Direct Matin Montpellier Plus

13-03-2017

OUVRIR LE DÉBAT SUR L’HOMOPARENTALITÉ

Homos, hétéros, différents mais un même désir, devenir parent, quoi qu’il en coûte. Un événement qui n’arrive jamais « comme ça » dans la vie des couples homosexuels mais qui, à l’instar des couples hétérosexuels, reste un cadeau du ciel.
Un ciel qui s’assombrit pour Doan Luu, relais régional de l’association APGL (Association des parents et futurs parents gays et lesbiens), à quelques jours de la campagne pour la présidentielle, vide de toute allusion à l’homoparentalité. Il est en charge, au niveau de la région, de transmettre les sept propositions de l’APGL aux élus. « À gauche, on est plutôt prêt à les défendre ; à droite, on nous promet d’ouvrir le débat. »
Depuis la loi mariage pour tous de 2013, il y a eu des avancées. « Les couples peuvent adopter un enfant pupille de l’État ou à l’international…», énonce-t-il mais c’est un peu court pour lui et son compagnon, qui ont eu recours à la coparentalité.
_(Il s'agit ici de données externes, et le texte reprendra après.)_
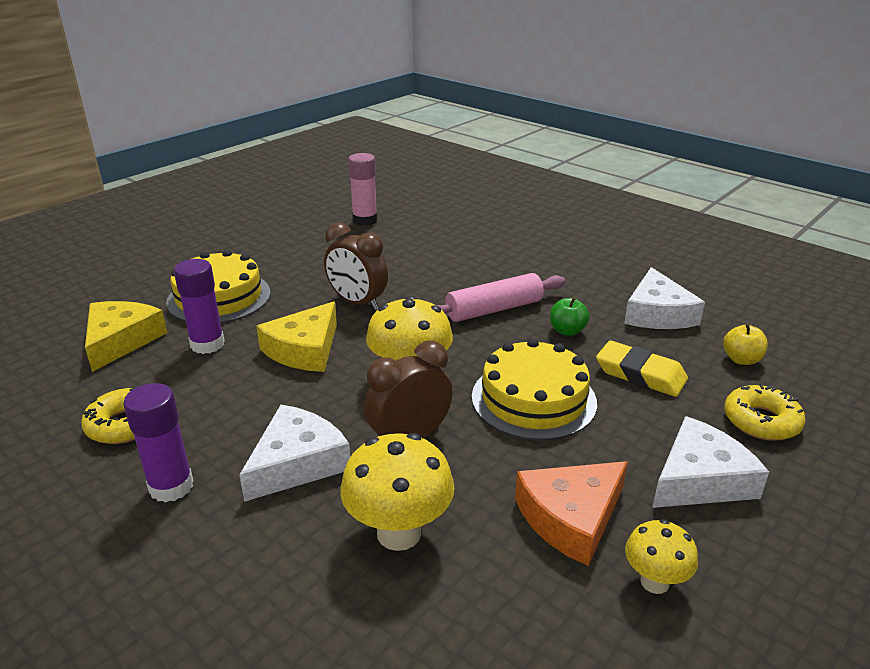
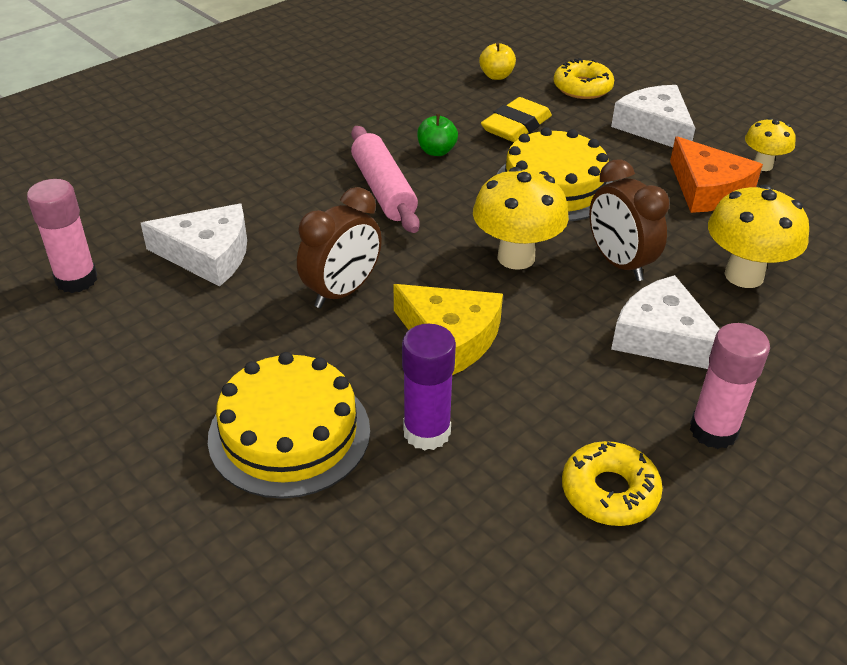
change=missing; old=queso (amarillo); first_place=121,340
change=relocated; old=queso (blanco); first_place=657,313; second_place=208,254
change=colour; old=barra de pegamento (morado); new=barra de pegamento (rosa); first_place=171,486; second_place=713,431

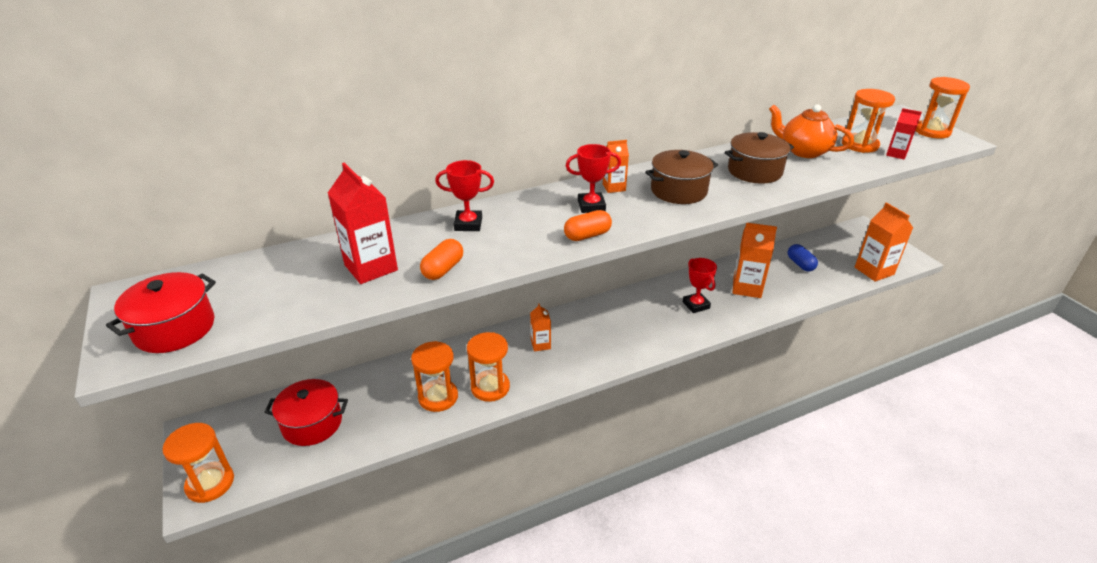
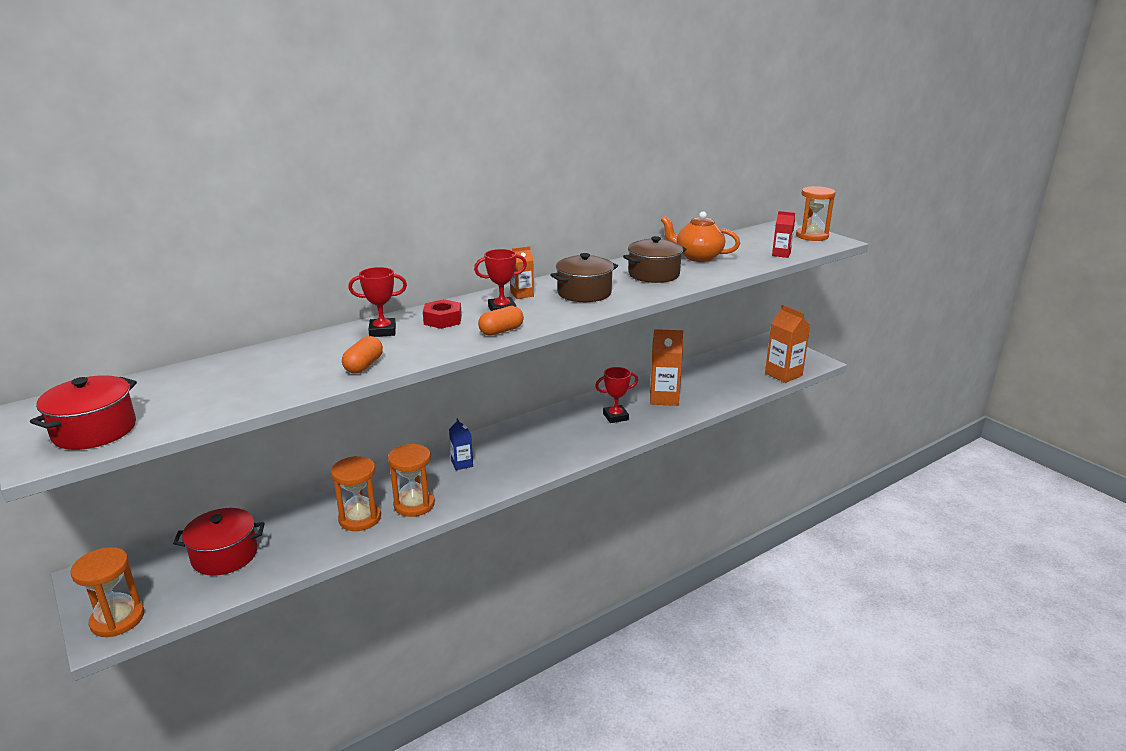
change=missing; old=cartón de leche (rojo); first_place=371,267
change=missing; old=cápsula (azul); first_place=800,264
change=missing; old=reloj de arena (naranja); first_place=859,145
change=appeared; new=tuerca (rojo); second_place=443,320
change=colour; old=cartón de leche (naranja); new=cartón de leche (azul); first_place=540,344; second_place=462,464
change=spun; old=trofeo (rojo); first_place=696,305; second_place=615,417; degrees=-75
Avec un couple de femmes, ils ont conçu un enfant « à quatre, par la méthode dite artisanale et donc interdite en France ». Ils se partagent aujourd’hui la garde de Clémence, 5 ans. Il n’est pas le papa officiel, « seulement papou », mais ne désespère pas de l’être un jour, ce que la plurifiliation lui autoriserait.
« À 18ans, elle pourra choisir d’être adoptée par moi. Je lui transmets des valeurs, sourit-il, en attendant de lui transmettre un patrimoine », autre point épineux de l’homoparentalité. Un centre de fécondation in vitro, un organisme d’adoption, une gestation pour autrui… ainsi qu’une foi inaltérable, sont les passages obligés pour mener à bien un tel projet. Avec franchissement régulier de la ligne rouge qui vaudra à certains enfants une mal, voire une non-reconnaissance de leur statut. Ainsi ceux nés d’une GPA (lire ci-dessous).
Enfants nés, et après ?
Si une famille homoparentale est devenue une « famille » au regard de la loi, les choses n’ont de sens, en réalité, que celui de l’hypocrisie. De grands vides juridiques subsistent, comme « l’impossibilité de concevoir nos enfants dans la légalité, note Doan.
L’absurdité se trouve, par exemple, dans l’interdiction pour les couples de femmes de la PMA, sauf en cas d’infertilité ou de maladie transmissible. »
Les femmes lesbiennes devraient donc être toutes stériles, et c’est un minimum. Priées d’aller concevoir ailleurs, à elles de mettre en place une procédure d’adoption au retour.
Quatre ans après le mariage, on ne crie toujours pas son homoparentalité sur les toits. « Je suis de type asiatique, souligne Doan. Ma fille de 5ans est de type caucasien. Je n’ai jamais eu à m’en défendre. » Preuve s’il en est que la société est déjà en mesure d’accepter que la famille dite « nucléaire » ne soit plus l’unique modèle. Ce qui ne signifie pas qu’elle exploserait pour autant.